Con esto no quiero decir que Bajo las Estrellas, la flamante triunfadora del Festival de Málaga de este año, sea una película tan maravillosa como para peregrinar descalzo a los multicines más cercanos a verla, pero sí que hay en ella un extraño marchamo que la aleja de esas amojamadas producciones cañí en la que todos estamos pensando a pesar de que preferiríamos no hacerlo. Y lo bueno es que, al menos desde el punto de vista argumental, la ópera prima de Félix Viscarret tenía todas las papeletas para engrosar, con su historia de hombre castigado por la vida que regresa a sus orígenes y termina descubriéndose a sí mismo, la repetitiva madeja temática del celuloide nacional. En este pequeño milagro tiene mucho que ver la impecable labor del director, la de casi todos los actores a sus órdenes (por más que Alberto San Juán no haga otra cosa que exprimir su registro cómico habitual y sazonarlo con un poco de melancolía, que el papel de Emma Suárez esté un poco desdibujado, y que Violeta Sánchez no convenza del todo debido a su inexperiencia en estas lides), la efectiva partitura de Mikel Salas pespunteada por las aún más efectivas intervenciones de Enrique Morente cantando en inglés, y sobre todo, la facilidad con la que todos estos elementos transitan de la comedia al drama, del drama a la comedia, y de la comedia a la tragedia, a lo largo de un relato rural y panfilón donde el antihéroe puede incitar al fumeteo a una niña, atropellar personas en la carretera al estilo farruquito, apenas pestañear por la muerte de su padre y, con todo, caernos enormemente simpático porque en ese arquetipo tan canalla como español nos vemos muy bien reflejados.

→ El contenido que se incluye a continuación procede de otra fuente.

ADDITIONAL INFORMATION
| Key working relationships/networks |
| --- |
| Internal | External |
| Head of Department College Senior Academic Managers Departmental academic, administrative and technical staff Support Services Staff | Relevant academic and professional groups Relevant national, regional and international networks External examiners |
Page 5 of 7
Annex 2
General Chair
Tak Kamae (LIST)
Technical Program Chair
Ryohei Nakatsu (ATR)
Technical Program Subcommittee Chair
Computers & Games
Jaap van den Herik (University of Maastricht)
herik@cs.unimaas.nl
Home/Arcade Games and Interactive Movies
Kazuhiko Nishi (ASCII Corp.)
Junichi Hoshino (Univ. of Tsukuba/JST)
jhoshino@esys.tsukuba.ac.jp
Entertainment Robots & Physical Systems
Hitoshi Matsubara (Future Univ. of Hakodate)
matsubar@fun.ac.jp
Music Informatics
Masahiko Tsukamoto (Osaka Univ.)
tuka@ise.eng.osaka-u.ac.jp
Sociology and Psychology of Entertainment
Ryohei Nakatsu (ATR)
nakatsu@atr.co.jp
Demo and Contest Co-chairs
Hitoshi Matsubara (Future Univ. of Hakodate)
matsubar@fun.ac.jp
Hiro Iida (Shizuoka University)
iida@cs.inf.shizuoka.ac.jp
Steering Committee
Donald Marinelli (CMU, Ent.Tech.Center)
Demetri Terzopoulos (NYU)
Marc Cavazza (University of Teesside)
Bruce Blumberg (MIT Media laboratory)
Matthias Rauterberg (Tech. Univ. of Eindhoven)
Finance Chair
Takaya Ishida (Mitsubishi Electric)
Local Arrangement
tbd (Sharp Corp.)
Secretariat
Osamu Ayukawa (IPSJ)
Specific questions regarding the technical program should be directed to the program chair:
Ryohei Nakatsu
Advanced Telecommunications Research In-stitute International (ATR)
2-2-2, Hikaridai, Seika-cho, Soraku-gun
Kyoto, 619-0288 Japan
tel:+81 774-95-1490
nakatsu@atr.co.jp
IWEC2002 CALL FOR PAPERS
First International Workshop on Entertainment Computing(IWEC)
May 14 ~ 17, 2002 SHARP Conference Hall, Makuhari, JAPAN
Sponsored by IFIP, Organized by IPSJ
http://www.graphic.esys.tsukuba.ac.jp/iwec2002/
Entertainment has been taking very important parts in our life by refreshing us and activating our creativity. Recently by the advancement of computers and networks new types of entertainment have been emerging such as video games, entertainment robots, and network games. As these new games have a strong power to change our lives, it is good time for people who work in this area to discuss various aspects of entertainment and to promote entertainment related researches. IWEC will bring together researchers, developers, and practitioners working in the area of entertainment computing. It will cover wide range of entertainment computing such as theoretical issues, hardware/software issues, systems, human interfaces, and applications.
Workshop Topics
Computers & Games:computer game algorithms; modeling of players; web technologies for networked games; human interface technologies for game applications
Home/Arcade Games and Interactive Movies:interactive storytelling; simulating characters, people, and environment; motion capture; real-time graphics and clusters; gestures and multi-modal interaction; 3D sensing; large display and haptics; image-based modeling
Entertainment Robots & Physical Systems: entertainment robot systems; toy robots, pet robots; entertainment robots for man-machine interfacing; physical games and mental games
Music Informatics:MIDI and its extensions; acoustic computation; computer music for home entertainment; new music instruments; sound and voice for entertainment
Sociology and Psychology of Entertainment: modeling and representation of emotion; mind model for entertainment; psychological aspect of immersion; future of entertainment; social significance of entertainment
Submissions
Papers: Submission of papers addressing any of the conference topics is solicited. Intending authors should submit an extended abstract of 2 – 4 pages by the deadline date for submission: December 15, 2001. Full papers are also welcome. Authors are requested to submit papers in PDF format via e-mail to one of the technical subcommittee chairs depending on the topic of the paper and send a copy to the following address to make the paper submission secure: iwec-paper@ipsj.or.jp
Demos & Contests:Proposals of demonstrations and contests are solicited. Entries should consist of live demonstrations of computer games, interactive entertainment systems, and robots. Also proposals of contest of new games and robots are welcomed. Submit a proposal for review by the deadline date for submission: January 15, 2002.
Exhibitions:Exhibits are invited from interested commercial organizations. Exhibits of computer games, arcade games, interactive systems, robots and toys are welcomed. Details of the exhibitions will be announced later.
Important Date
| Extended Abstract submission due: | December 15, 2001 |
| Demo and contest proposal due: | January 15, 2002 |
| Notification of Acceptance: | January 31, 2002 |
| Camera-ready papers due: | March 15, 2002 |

Podría ahora enumerar algunos de los puntos flacos de la película, pero no voy a hacerlo para evitar que, quienes confunden el sentido crítico no apegado al terruño con el tremendismo resentido, me acusen de no apoyar el cine de mi país ni siquiera cuando ofrece obras con cierta enjundia. Eso sí, tampoco puedo poner punto y final a este artículo sin precisar que, con independencia de que Concursante, Ladrones o Bajo las Estrellas hayan encontrado su público gracias al buen hacer de sus responsables, el grueso de nuestro cine sigue dándole la espalda a los espectadores incluso cuándo éstos se plantan en las salas para mirar fijamente a sus ojos. ¿Cuestión de arrogancia? Yo diría que de vergüenza. En cualquier caso, no perdamos nunca la fe.